大ヒットした前作に負けないぐらいの秀作だった。公開中の映画「ALWAYS 続・三丁目の夕日」である。
昭和三十四年の東京の下町を舞台に、高度経済成長に入る直前の庶民の人情ドラマが温かく描かれている。手回しのローラーで絞る洗濯機やオート三輪車など、あの時代を生きた人なら懐かしさがこみ上げてくるような場面が次々に登場する。
高速道路が上部に出来ていない「空の見える日本橋」には、すがすがしさを覚えた。真庭市に残る国指定重要文化財・旧遷喬尋常小学校でのロケも効果的に使われている。
この映画のキーポイントは夕日である。そのまぶしさに目を細め、一日の終わりを体全体で感じ取る。家族がそれぞれ一生懸命に働いたり遊んだりした後、日が沈むと全員そろってちゃぶ台を囲んで食事を取る。それが当たり前の時代だった。

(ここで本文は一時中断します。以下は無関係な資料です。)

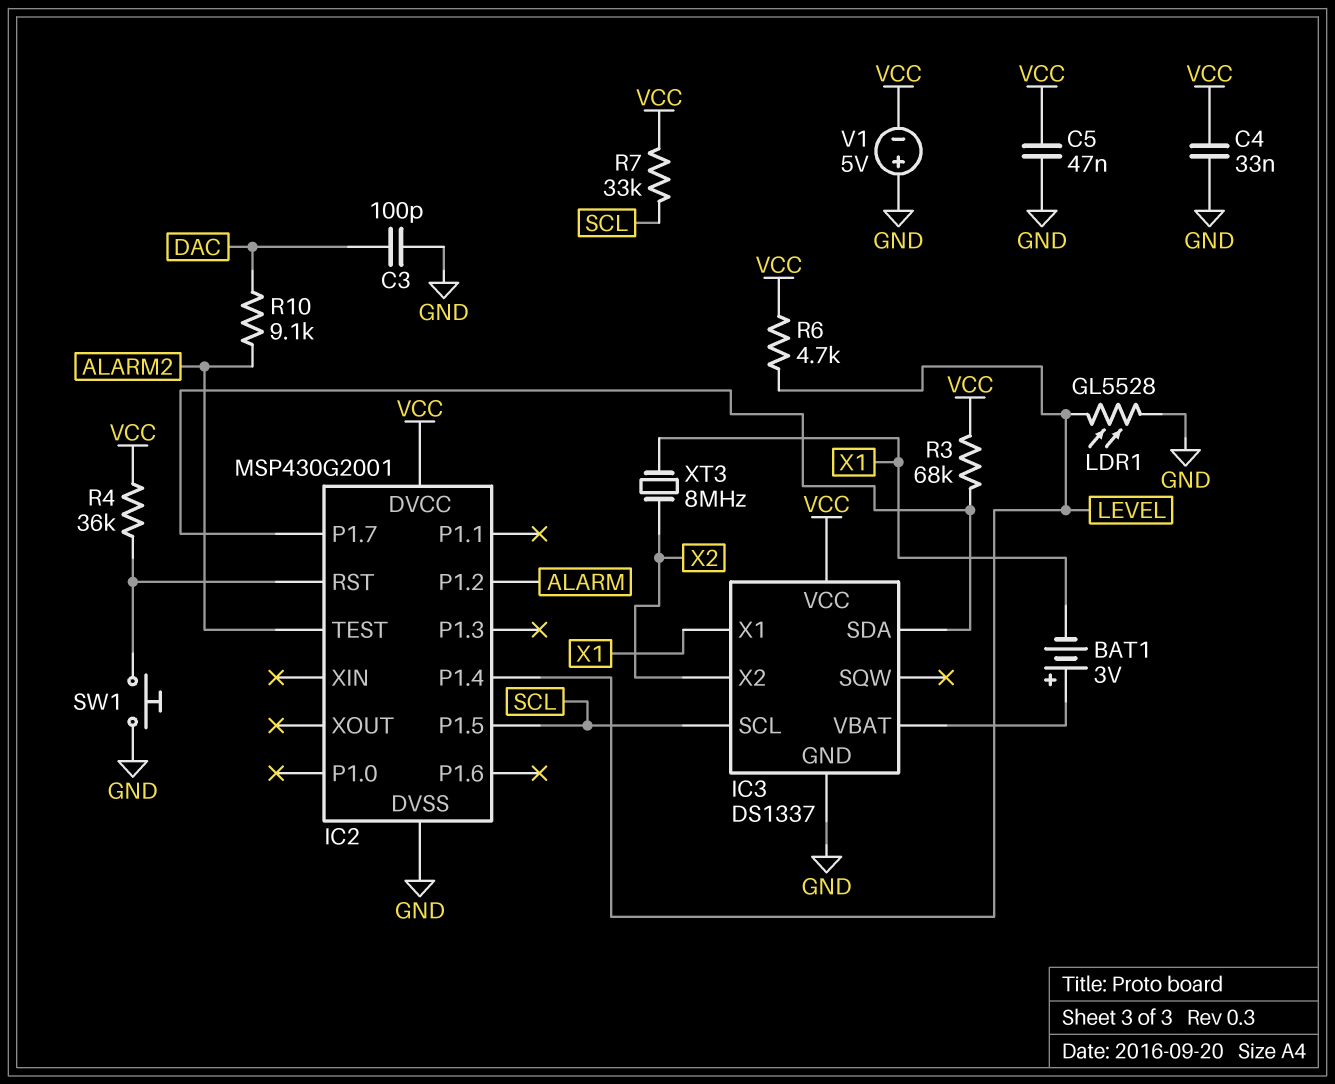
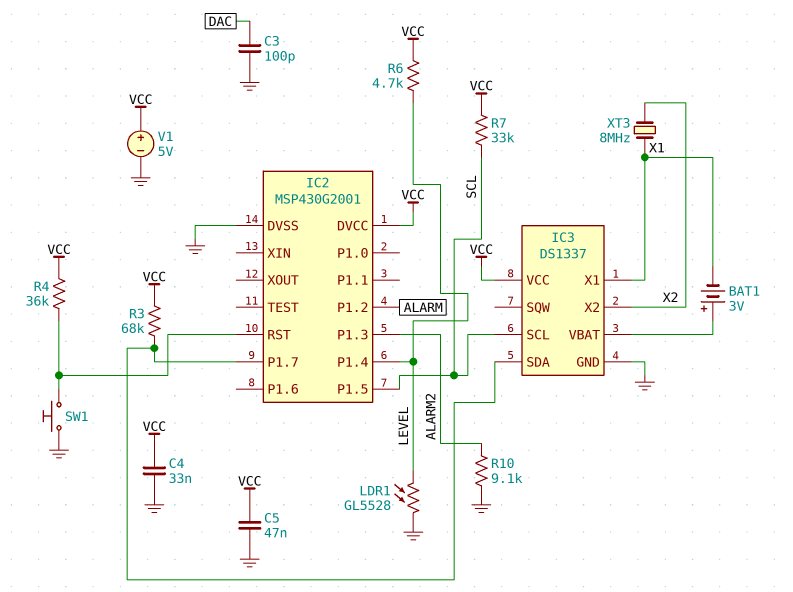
IC2 pin P1.3: none -> ALARM2
IC2 pin TEST: ALARM2 -> none
R10: 9.1k (ALARM2, DAC) -> 9.1k (ALARM2, GND)
V1: 5V (plus GND, minus VCC) -> 5V (plus VCC, minus GND)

長時間労働による過労死や少子化などが問題となる今、ワークライフバランスの重要性が叫ばれるようになった。「仕事と家庭生活の調和を図ろう」という意味で使われる。それほどバランスが崩れた生活になっているからだ。
二十四時間型社会となり、夕日を見て一日の終わりを思うような環境ではなくなった。だが、これで良いのかという疑問を抱いている人は多いのではないか。休日ぐらいは夕日を眺め、バランス感覚の大切さに思いをはせたい。